Stored data entries:
************
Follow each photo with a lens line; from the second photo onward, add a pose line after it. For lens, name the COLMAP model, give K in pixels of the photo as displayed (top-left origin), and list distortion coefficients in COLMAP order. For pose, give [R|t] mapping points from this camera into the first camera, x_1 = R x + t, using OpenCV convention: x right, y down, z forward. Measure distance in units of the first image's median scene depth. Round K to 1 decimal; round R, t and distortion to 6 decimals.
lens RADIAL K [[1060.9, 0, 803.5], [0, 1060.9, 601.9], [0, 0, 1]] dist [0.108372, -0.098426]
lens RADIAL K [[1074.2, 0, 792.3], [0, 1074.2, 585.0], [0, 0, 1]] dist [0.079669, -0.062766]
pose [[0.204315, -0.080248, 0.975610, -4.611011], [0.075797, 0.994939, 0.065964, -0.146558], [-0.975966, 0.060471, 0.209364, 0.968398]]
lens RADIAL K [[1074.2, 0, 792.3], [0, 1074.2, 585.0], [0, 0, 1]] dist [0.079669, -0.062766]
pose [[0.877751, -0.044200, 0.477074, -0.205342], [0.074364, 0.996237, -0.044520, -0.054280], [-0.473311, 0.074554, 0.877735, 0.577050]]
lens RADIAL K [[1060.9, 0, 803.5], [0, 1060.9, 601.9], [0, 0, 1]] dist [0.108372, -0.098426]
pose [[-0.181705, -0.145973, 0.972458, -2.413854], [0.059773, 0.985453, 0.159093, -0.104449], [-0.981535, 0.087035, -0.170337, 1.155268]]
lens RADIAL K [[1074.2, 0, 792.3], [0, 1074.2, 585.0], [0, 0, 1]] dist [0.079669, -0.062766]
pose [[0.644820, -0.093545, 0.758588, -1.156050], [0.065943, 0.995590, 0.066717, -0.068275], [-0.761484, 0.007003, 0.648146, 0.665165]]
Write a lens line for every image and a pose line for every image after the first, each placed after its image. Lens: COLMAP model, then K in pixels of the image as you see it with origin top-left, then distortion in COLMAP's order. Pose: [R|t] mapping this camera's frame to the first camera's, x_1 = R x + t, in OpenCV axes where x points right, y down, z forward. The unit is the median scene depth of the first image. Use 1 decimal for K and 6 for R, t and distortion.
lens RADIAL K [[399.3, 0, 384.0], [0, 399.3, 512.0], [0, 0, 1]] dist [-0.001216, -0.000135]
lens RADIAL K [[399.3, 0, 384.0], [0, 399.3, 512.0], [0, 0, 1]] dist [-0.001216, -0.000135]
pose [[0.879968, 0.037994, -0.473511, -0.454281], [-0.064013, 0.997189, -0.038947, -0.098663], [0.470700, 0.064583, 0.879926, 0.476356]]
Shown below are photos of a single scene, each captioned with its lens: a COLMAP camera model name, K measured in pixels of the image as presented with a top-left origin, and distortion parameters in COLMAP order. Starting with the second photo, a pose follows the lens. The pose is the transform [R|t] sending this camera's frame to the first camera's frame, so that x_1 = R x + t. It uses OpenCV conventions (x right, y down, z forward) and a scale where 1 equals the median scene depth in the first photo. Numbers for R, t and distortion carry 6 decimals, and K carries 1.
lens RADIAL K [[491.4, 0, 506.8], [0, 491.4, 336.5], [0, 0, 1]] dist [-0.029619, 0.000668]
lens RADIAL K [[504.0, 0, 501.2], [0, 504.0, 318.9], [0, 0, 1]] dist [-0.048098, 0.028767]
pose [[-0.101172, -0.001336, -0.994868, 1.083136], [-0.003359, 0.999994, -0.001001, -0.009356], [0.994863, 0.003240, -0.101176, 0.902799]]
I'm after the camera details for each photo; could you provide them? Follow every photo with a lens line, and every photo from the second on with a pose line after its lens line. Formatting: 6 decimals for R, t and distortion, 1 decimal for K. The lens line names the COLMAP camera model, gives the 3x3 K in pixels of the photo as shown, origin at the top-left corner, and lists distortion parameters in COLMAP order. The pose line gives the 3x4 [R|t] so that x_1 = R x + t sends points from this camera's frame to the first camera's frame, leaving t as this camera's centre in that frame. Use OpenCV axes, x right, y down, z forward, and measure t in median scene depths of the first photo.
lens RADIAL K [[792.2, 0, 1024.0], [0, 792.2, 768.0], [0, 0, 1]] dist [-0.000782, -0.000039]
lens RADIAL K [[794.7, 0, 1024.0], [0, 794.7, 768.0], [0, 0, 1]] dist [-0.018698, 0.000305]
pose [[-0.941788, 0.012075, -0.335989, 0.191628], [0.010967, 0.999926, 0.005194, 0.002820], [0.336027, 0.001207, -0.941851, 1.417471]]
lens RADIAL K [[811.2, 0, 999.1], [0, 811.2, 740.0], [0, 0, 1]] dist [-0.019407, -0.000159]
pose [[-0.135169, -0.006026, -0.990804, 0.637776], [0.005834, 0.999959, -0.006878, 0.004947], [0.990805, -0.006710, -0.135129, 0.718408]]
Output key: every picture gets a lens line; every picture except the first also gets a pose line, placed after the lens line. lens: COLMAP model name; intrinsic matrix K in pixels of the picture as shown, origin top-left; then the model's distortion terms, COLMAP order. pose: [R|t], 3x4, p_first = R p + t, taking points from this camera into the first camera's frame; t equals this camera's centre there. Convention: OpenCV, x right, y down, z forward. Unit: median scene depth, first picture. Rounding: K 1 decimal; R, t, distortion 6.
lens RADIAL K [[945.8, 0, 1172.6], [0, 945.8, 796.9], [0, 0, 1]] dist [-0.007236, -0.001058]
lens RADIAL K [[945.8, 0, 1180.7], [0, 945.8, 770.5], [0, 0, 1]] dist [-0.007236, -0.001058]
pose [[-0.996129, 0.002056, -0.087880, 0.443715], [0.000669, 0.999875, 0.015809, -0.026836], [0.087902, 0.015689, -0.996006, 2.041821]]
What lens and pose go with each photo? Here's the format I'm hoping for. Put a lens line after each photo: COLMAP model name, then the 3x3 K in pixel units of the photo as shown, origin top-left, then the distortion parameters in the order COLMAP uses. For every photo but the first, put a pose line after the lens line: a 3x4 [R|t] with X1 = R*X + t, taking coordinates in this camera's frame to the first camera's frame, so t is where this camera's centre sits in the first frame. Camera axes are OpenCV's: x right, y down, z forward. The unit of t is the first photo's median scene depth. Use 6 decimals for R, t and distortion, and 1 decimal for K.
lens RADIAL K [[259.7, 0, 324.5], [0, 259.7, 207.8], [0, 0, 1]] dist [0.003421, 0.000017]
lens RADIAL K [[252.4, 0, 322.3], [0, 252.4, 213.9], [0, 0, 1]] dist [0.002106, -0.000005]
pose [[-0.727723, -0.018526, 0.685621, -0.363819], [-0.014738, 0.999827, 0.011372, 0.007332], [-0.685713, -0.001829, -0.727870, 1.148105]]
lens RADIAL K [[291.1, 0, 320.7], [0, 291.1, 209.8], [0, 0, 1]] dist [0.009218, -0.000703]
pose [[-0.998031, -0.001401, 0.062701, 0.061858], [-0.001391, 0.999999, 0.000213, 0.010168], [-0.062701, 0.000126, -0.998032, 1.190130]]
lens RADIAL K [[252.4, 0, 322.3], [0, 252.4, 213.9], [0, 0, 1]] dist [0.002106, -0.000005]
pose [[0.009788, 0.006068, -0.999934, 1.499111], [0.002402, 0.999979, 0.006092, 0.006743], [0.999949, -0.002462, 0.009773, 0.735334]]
************
## [Task statement]
Gather every row above that contains the word "carries", and copy each of those rows in full.

## [Solution to this problem]
Shown below are photos of a single scene, each captioned with its lens: a COLMAP camera model name, K measured in pixels of the image as presented with a top-left origin, and distortion parameters in COLMAP order. Starting with the second photo, a pose follows the lens. The pose is the transform [R|t] sending this camera's frame to the first camera's frame, so that x_1 = R x + t. It uses OpenCV conventions (x right, y down, z forward) and a scale where 1 equals the median scene depth in the first photo. Numbers for R, t and distortion carry 6 decimals, and K carries 1.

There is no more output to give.